Ever wonder why you’re stuck with a carton of milk that most people are not even drinking? It’s not that your school hates you. Federal mandates are in place to serve milk along with lunches. As long as it contains an entree, side dish, and fluid milk, it’s technically a viable school lunch. In extension, some schools are forcing kids to take every part of the lunch, even the portions they can’t eat.
Even though just under half of the Americans can’t even digest lactose, a sugar present in milk that causes irritation and digestive issues, milk isn’t going anywhere off the menu. The United States Department of Agriculture ensures that a carton of milk is with every school lunch.
The USDA has been in charge of the school lunch program that first started in the forties. Unsurprisingly, the board contains members of the agricultural industries. Specifically, meat, egg, and dairy industries. Selling more products is a priority, so they market milk as the healthiest source of calcium around, despite science claims around this. Dr.
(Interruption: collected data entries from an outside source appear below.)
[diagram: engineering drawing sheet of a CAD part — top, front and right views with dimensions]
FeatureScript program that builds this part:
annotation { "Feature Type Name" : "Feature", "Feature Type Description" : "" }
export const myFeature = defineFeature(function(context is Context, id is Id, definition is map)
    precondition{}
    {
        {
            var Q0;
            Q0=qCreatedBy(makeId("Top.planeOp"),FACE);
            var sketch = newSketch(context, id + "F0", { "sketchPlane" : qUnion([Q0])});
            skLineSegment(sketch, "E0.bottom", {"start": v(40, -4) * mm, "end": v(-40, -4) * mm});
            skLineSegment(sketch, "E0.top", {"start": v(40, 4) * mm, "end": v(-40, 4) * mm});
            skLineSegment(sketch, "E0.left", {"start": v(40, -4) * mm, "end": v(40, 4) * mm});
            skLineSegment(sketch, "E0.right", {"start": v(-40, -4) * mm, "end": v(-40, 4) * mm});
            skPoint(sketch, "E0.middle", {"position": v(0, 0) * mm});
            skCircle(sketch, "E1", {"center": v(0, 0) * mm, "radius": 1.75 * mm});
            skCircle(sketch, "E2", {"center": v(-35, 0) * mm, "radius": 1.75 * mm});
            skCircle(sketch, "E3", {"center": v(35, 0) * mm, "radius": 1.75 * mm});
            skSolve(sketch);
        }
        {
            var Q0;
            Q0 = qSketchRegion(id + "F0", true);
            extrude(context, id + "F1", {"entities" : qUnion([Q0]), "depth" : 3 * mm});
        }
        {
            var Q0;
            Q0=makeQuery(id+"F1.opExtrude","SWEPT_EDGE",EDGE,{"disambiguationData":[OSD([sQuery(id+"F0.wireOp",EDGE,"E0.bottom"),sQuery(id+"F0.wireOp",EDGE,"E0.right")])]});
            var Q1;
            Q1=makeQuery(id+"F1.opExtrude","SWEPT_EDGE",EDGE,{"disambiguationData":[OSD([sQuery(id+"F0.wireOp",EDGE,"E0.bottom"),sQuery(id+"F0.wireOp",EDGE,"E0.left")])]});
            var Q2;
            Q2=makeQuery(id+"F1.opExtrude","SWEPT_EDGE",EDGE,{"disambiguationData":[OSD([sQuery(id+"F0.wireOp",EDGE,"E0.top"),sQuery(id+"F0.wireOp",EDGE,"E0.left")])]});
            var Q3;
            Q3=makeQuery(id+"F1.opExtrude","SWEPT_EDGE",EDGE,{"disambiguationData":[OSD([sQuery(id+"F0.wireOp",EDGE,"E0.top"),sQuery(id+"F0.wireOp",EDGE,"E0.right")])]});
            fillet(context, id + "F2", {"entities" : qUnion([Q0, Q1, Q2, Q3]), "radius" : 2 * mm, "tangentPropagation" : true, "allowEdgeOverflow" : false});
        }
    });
Nicholson, a member of the Physicians Committee for Responsible Medicine explains, ‘”Anyone who is eating a good variety of vegetables, particularly dark green, leafy vegetables, has access to enough calcium which is actually much more efficiently absorbed in the gut than the calcium in milk,” he continued, offering a reason for the medical emphasis on calcium supplements.”’ It’s not a stretch for me and you to understand. What benefit is there from drinking the milk of another animal?
The USDA KNOWS this, but having us switch over to water or fruit juice or any other alternative won’t make their profit. As a result, they hire scientists to “advise” them on their policies. Known as research lobbying, as long as these organizations publish reports in favor of the policy, then the policy can stay and claim its science-backed.
Not only is it a bit shady, but it also doesn’t take into account the needs of our growing country. America is more racially diverse than it’s ever been. According to an article published by Brookings, “The new estimates show that nearly four of 10 Americans identify with a race or ethnic group other than white, and suggest that the 2010 to 2020 decade will be the first in the nation’s history in which the white population declined in numbers.” Not only are we growing as a country with more people, which means more people to feed, it also means more waste. A study published in 2017 found that 45% of milk offered at breakfast is wasted, amounting to an estimated $274,782, or 16% of the food budget for the School Breakfast Program. But there’s no use crying over spilled milk, right?
You may be thinking that if there are so many kids who can’t drink milk, and so many kids who don’t even WANT milk, why doesn’t someone just pretty please politely petition the USDA to take it off the menu? Simple, right? Not exactly. Representatives in congress receive donations from interests groups and businesses, and the dairy industry is no exception. According to OpenSecrets, an organization following lobbying groups across America, dairy industries spent 6.6 million dollars lobbying in 2021. The biggest of these groups included Land O’ Lakes shelled out over 2 million dollars last year. As long as money continues to flow into these legislators’ campaigns, milk won’t get off the menu any time soon.
Source: OpenSecrets. “Dairy: Lobbying, 2021.” Graph. 10 Jan. 2021, www.opensecrets.org/industries/lobbying.php?ind=A04++. Accessed 4 Mar. 2022.
Milk has long been a staple of our school lunches, but it’s high time we set the record straight. It’s not benefiting anyone except the industries that keep it on our plates. Milk being taken from cows and prepared for us just to be thrown out is wasteful. However, it wouldn’t be right for us to force it onto a tray of someone who can’t drink it. We should update our lunch standards to better reflect the needs of our growing children.